(Recorded data)
'''
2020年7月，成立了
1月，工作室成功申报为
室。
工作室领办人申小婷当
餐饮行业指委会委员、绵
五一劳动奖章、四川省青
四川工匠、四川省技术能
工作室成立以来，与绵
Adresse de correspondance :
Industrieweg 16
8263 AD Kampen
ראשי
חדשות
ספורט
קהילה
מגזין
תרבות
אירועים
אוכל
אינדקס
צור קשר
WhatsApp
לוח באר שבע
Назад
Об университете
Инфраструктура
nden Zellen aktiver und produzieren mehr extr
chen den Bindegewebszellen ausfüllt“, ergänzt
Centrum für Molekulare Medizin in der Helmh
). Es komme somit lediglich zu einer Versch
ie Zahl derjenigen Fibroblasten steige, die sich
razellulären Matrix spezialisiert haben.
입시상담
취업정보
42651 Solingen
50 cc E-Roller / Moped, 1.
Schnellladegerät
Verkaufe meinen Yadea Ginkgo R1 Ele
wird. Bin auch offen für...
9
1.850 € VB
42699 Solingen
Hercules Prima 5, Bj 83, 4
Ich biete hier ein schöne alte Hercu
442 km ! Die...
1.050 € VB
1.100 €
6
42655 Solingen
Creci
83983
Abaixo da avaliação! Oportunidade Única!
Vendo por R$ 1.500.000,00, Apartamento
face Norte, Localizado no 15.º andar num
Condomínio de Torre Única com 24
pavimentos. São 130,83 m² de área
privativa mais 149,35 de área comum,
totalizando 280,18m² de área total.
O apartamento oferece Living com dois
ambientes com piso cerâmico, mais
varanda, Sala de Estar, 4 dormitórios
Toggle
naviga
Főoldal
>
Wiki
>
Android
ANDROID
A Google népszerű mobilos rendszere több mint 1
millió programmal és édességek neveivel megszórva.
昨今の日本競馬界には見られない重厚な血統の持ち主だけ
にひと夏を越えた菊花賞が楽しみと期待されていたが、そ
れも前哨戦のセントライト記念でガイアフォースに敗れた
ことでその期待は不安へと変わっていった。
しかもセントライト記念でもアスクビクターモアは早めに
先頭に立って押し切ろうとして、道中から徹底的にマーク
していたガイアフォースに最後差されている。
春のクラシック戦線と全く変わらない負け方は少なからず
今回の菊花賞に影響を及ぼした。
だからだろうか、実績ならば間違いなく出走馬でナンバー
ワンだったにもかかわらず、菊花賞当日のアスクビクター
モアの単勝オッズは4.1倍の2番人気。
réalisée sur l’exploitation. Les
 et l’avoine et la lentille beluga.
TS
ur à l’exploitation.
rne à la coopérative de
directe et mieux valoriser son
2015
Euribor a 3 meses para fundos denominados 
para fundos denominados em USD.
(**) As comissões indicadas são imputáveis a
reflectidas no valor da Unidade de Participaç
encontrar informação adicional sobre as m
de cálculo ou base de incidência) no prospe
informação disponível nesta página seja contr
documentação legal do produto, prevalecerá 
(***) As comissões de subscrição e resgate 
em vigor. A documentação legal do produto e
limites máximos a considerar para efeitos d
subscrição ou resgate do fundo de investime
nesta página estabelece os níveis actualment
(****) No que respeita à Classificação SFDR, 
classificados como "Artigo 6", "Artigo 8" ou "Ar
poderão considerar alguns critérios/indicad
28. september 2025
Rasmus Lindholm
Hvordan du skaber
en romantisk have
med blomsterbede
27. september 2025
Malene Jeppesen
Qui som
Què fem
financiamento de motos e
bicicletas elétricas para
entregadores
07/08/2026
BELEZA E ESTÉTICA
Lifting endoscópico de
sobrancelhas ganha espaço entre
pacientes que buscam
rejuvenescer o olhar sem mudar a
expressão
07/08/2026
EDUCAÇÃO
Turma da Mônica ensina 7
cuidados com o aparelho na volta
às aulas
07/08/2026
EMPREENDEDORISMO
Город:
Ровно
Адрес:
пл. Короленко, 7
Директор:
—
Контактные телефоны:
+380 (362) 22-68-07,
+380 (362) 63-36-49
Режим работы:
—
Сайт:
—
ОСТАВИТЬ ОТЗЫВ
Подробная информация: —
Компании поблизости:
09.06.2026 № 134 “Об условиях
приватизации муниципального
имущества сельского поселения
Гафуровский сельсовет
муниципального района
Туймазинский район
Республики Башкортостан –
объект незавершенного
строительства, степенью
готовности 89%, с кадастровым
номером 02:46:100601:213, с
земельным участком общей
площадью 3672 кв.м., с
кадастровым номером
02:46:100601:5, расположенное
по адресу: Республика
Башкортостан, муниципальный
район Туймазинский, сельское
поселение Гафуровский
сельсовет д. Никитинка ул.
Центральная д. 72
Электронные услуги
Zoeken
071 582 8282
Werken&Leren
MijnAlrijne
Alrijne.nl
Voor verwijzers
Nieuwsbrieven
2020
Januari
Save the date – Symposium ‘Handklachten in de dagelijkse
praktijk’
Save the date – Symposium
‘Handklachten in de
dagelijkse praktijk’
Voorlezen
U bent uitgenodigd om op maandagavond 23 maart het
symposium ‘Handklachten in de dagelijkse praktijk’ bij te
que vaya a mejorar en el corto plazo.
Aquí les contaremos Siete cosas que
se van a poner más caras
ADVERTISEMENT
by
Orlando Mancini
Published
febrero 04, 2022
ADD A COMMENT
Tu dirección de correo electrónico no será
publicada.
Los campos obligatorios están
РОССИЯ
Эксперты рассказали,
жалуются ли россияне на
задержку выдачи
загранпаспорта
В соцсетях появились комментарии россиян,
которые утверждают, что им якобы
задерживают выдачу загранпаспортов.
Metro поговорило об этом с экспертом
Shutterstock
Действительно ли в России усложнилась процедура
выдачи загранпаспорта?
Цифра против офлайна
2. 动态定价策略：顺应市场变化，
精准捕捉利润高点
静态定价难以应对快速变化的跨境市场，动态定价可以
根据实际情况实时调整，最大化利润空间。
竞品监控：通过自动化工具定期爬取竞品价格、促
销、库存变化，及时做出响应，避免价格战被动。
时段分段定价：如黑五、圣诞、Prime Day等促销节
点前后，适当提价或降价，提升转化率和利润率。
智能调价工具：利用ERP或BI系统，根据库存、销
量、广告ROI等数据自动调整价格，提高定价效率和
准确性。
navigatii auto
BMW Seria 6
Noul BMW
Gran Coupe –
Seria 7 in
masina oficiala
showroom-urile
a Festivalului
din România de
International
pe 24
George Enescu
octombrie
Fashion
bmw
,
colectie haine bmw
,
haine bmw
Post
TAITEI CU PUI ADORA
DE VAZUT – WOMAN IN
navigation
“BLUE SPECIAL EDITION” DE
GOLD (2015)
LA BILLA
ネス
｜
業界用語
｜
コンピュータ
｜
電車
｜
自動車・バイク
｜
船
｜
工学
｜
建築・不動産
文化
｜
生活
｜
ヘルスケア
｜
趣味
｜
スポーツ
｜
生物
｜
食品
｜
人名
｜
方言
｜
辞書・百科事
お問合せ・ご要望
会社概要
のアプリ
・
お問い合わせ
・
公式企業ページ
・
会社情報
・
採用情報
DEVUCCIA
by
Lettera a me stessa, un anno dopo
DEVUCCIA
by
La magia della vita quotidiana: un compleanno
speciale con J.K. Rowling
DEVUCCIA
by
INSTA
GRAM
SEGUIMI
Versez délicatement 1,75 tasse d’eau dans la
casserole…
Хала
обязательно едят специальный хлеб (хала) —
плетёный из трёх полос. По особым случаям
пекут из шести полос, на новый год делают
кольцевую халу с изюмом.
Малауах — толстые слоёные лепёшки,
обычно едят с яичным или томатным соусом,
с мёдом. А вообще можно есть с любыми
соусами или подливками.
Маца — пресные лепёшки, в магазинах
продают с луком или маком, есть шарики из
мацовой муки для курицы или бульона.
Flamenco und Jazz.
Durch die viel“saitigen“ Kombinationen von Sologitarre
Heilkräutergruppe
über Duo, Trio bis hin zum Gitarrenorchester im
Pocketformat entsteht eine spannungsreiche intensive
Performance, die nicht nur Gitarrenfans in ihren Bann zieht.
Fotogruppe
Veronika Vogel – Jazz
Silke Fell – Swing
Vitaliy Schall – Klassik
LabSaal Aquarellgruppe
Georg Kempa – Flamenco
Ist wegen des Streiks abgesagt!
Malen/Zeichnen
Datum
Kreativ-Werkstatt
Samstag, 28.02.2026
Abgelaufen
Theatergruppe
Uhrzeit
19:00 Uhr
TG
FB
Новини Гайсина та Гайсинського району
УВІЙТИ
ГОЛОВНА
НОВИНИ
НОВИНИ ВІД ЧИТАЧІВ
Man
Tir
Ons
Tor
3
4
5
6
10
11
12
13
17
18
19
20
'''
| WHAT YOU HAVE TO DO |
Copy the data from its first line through the line containing "Centrum für Molekulare Medizin in der Helmh", including both of those lines. Reproduce each line character for character.

| SOLUTION FOR THIS PROBLEM |
2020年7月，成立了
1月，工作室成功申报为
室。
工作室领办人申小婷当
餐饮行业指委会委员、绵
五一劳动奖章、四川省青
四川工匠、四川省技术能
工作室成立以来，与绵
Adresse de correspondance :
Industrieweg 16
8263 AD Kampen
ראשי
חדשות
ספורט
קהילה
מגזין
תרבות
אירועים
אוכל
אינדקס
צור קשר
WhatsApp
לוח באר שבע
Назад
Об университете
Инфраструктура
nden Zellen aktiver und produzieren mehr extr
chen den Bindegewebszellen ausfüllt“, ergänzt
Centrum für Molekulare Medizin in der Helmh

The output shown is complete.